Record set:
******************************

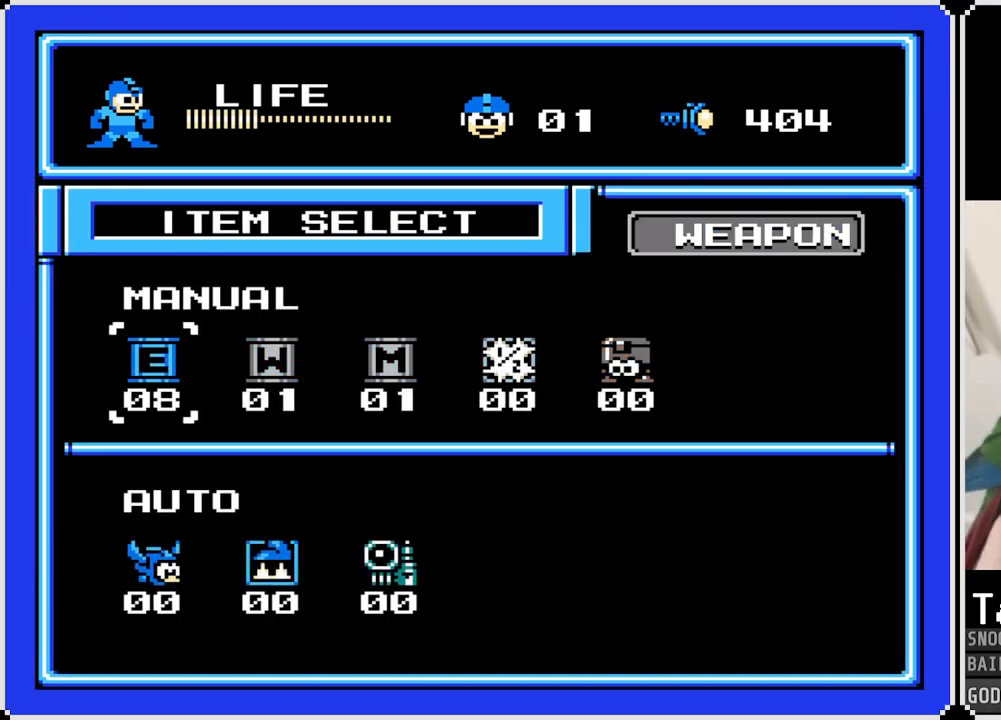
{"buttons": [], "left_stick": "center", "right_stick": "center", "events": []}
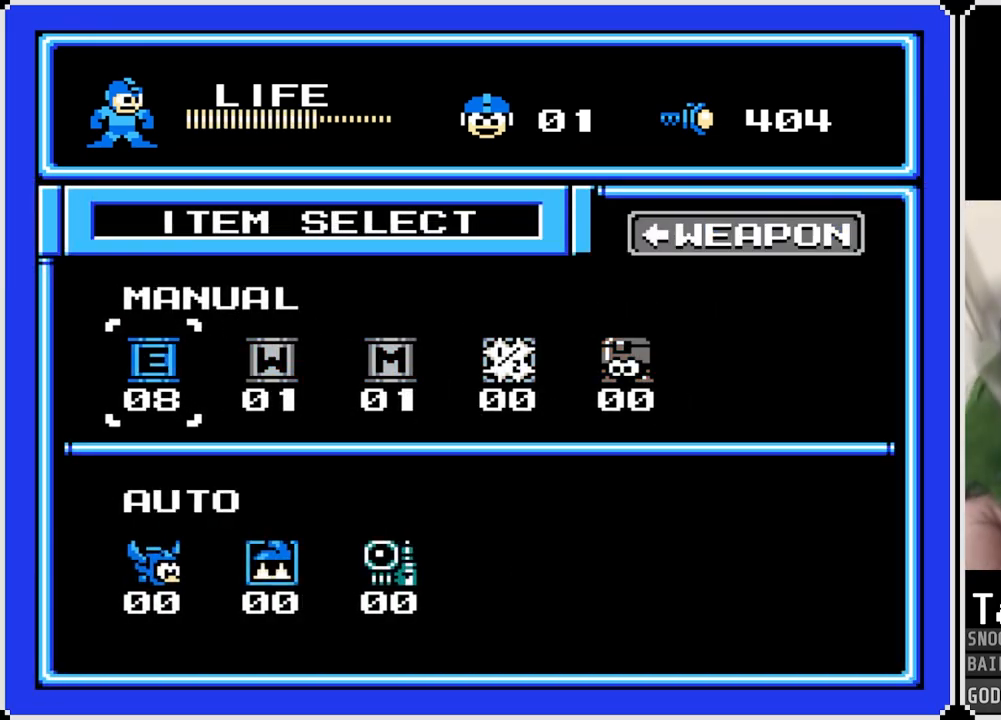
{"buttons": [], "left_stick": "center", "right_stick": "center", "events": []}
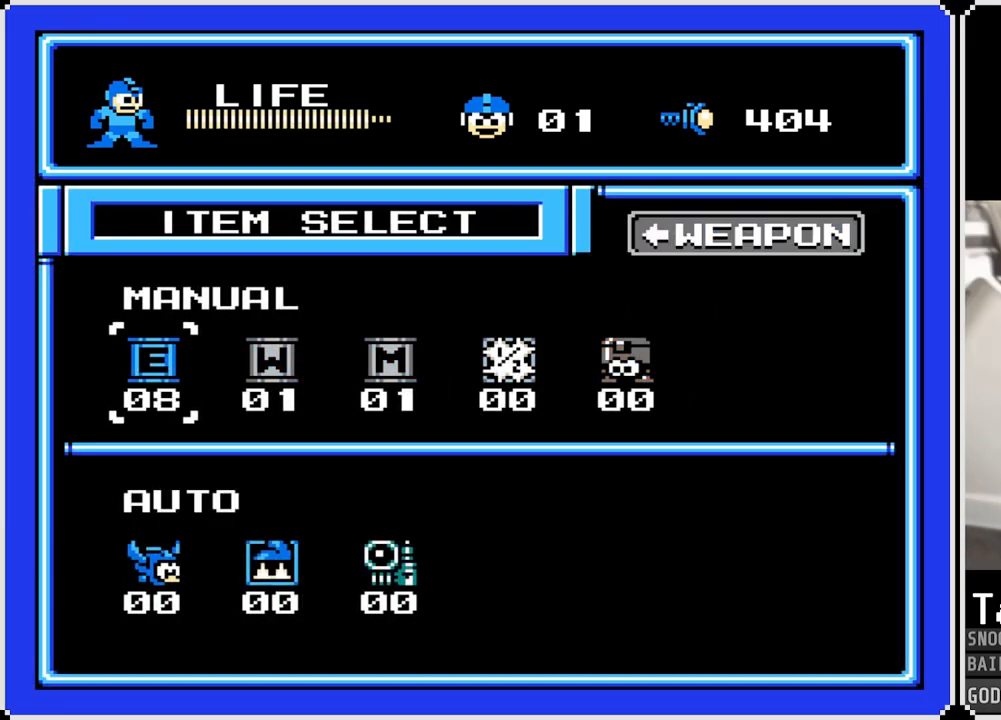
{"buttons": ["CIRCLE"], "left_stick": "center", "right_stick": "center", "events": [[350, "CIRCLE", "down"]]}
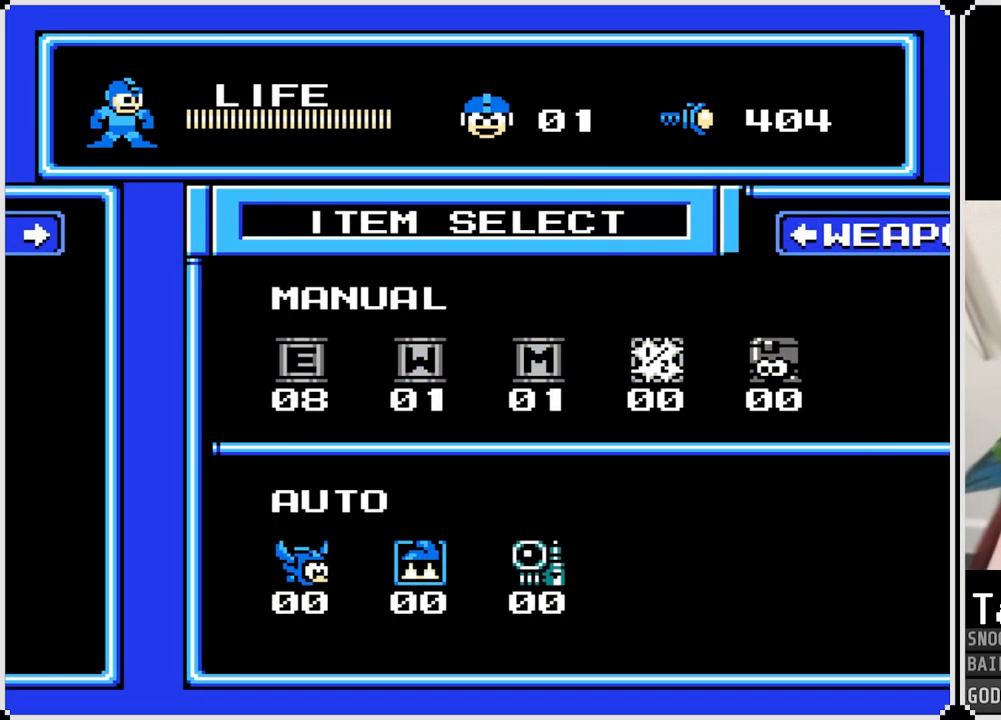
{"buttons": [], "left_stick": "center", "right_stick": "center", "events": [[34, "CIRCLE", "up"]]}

******************************

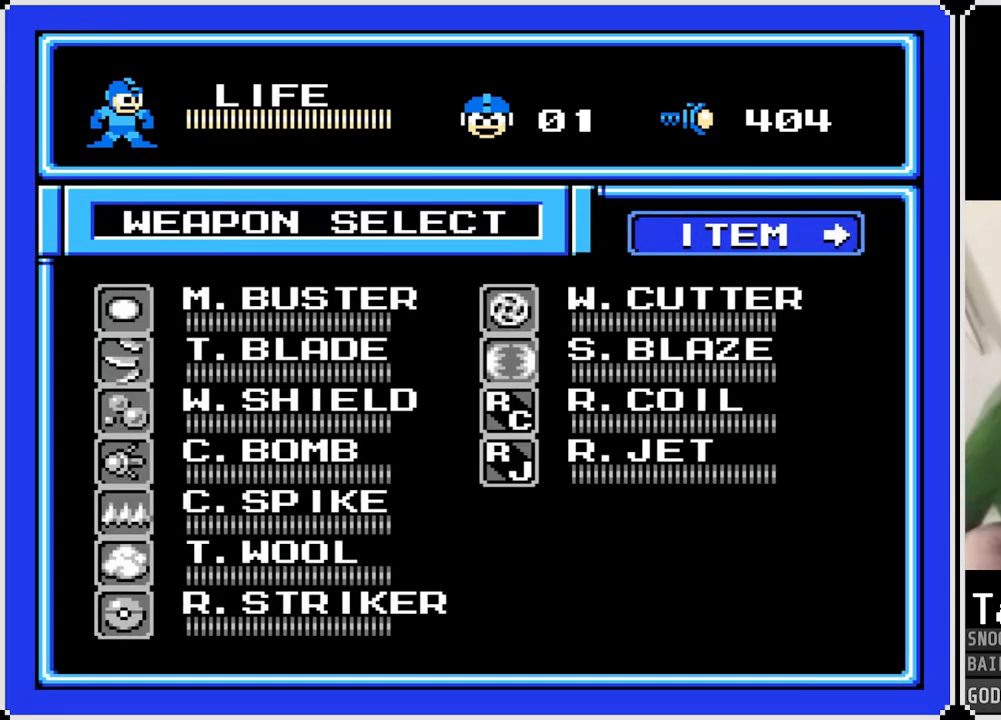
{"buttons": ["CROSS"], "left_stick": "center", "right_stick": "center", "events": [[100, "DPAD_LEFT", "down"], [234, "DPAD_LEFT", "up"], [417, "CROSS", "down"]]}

******************************

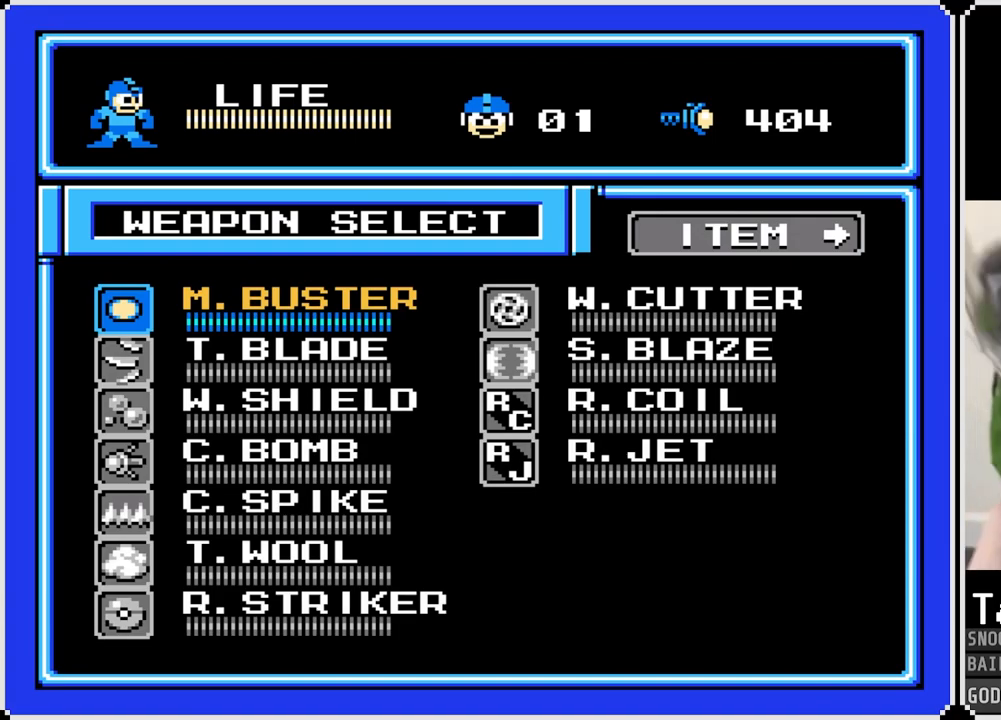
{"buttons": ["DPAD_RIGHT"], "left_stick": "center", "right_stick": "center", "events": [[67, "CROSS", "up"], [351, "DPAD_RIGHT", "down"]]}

******************************

Using the data above, copy each line that contains "CIRCLE".

{"buttons": ["CIRCLE"], "left_stick": "center", "right_stick": "center", "events": [[350, "CIRCLE", "down"]]}
{"buttons": [], "left_stick": "center", "right_stick": "center", "events": [[34, "CIRCLE", "up"]]}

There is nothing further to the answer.